Post-election Survey: Public Perceptions in U.S. Still Divided

Source Organization: Pew Research Center


12/21/2004 - Six weeks after President Bush's victory, the divisions that were so apparent in the election show no signs of narrowing. The public remains split over the president's job performance, the situation in Iraq, and the state of the national economy. But Bush voters are upbeat on all three questions ­ 92% approve of the president's job performance; 79% say the war effort is going well; and 58% give thumbs up on the economy. Those who voted for John Kerry are dramatically more negative, while those who did not vote fall between the two extremes.

While partisans continue to see the world through different lenses, the public appears less engaged with national and international news than it did prior to the election.

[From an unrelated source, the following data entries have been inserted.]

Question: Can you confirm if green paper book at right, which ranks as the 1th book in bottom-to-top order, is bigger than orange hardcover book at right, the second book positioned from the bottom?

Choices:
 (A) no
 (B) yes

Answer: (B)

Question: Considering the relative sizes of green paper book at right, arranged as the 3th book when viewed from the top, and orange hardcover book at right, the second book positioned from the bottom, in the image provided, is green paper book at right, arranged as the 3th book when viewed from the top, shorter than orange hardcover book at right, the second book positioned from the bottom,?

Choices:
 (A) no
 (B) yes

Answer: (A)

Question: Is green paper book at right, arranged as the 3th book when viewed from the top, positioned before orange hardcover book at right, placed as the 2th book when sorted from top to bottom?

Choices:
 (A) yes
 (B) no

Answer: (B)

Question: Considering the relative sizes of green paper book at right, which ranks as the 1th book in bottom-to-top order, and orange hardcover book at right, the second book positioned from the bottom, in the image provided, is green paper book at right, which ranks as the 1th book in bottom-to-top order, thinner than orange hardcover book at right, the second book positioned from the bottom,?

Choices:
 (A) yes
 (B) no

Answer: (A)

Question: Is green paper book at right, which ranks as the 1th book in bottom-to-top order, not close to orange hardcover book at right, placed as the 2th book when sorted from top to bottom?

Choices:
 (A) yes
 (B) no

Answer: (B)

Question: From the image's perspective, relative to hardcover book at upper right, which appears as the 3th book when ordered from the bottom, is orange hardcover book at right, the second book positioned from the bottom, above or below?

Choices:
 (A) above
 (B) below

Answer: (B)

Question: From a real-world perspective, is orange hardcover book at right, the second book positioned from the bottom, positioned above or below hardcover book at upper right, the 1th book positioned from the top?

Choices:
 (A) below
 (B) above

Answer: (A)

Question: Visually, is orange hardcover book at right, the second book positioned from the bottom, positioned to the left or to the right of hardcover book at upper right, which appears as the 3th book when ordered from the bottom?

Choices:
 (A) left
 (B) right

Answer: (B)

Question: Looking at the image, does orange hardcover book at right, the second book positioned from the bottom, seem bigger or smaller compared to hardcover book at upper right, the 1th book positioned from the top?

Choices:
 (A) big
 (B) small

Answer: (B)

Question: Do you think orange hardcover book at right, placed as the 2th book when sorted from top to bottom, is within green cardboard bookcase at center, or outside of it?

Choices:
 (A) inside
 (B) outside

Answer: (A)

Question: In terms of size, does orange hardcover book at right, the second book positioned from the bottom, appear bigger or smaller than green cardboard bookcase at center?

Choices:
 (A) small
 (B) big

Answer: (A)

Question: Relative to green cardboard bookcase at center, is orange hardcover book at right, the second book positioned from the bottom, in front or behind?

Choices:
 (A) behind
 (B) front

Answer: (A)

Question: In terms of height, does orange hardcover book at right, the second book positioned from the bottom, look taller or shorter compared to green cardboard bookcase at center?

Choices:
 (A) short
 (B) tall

In particular, the percentage following news about Iraq very closely has fallen to 34%, well below levels of engagement recorded over the last 12 months. Further, just 16% reported paying very close attention to the debate over revamping the nation's intelligence system, while 10% focused closely on the contested election in Ukraine.

Recent stories about sports revelations of steroid use in major league baseball and a brawl between NBA players and fans ­ as well as Scott Peterson's murder conviction all drew more interest than reports on intelligence reform or the Ukraine crisis. Interest in the sports scandals and the Peterson case was on par with similar stories in the past.